Przypomnijmy choćby sławetne "cieciowanie" (Graś mieszkał przez lata w willi należącej do niemieckiego biznesmena, nie płacił za to, kiedy zaś sprawa wyszła na jaw, powiedział, że pilnował owemu Niemcowi domu i ogrodu). Przypomnijmy sprawę ACTA (Graś twierdził, że to, iż rządowe strony nie działają, nie jest rezultatem ataku hakerów, tylko ogromnego zainteresowania internautów pracami gabinetu). A kiedy wyszło na jaw, że będąc ministrem, Graś wbrew prawu podpisywał dokumenty spółki, której był współwłaścicielem (sugerowało to, że wymagane przez przepisy wycofanie się urzędnika ze spółki było fikcyjne), ogłosił, że jego podpisy zostały sfałszowane, i do fałszerstwa natychmiast przyznała się jego żona...

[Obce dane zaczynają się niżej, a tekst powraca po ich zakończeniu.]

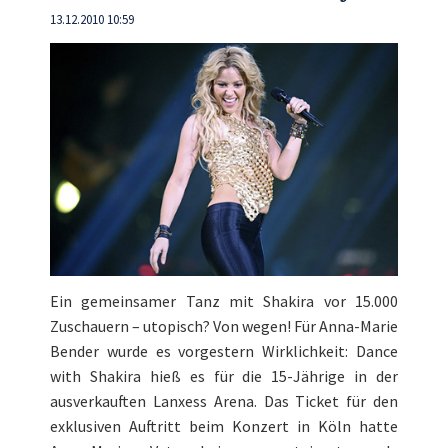
13.12.2010 10:59
Ein gemeinsamer Tanz mit Shakira vor 15.000
Zuschauern – utopisch? Von wegen! Für Anna-Marie
Bender wurde es vorgestern Wirklichkeit: Dance
with Shakira hieß es für die 15-Jährige in der
ausverkauften Lanxess Arena. Das Ticket für den
exklusiven Auftritt beim Konzert in Köln hatte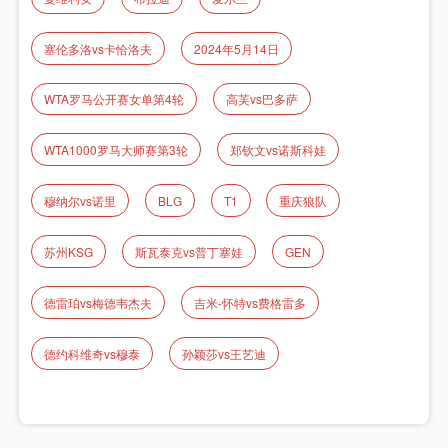
塞伦多洛vs卡恰洛夫
2024年5月14日
WTA罗马公开赛女单第4轮
高芙vs巴多萨
WTA1000罗马大师赛第3轮
郑钦文vs诺斯科娃
穆纳尔vs诺里
BLG
T1
重庆狼队
苏州KSG
斯瓦泰克vs普丁塞娃
GEN
德雷珀vs梅德韦杰夫
吉米-怀特vs费格雷多
德约科维奇vs穆泰
孙颖莎vs王艺迪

Innymi słowy, Graś zapracował uczciwie na to, aby kojarzyć się z krętactwem głupim i demonstracyjnym, takim, które jest od razu oczywiste dla każdego normalnego słuchacza. Pamiętamy kultowy dialog z "Misia", kiedy prezes Ochódzki dziwi się, skąd eksżona, która właśnie przyszła zabrać mu połowę mebli, wiedziała, że go zastanie.
– Przechodziliśmy po prostu i wpadliśmy.
– Jak to – przechodziłaś?!!! Z tragarzami?
– Tak, przechodziliśmy. Z tragarzami.
O tych tragarzach mógłby śmiało powiedzieć Graś. To jego styl.
Grasiowi dotąd upiekało się, gdyż jego szef ewidentnie przyjął założenie, że w ekipie nie wolno dokonywać zmian. Poświęcenie kogoś skompromitowanego groziłoby, że wszystko zacznie się pruć. Można odnieść wrażenie, że Tusk wręcz w tym zasmakował. "Ma wrodzone obrzydzenie do kłamstwa, nie jest zdolny do manipulacji" – tak dwa lata temu mówił o Grasiu premier...
Teraz obaj panowie mają kolejny problem. Jak pisze Super Express, biegli stwierdzili, że słynne podpisy są dziełem Grasia, a nie jego żony. W tej sytuacji byłoby logiczne, gdyby przyłapany na kłamstwie rzecznik odszedł, a następnie odpowiedział za złamanie ustawy antykorupcyjnej i fałszywe zeznania.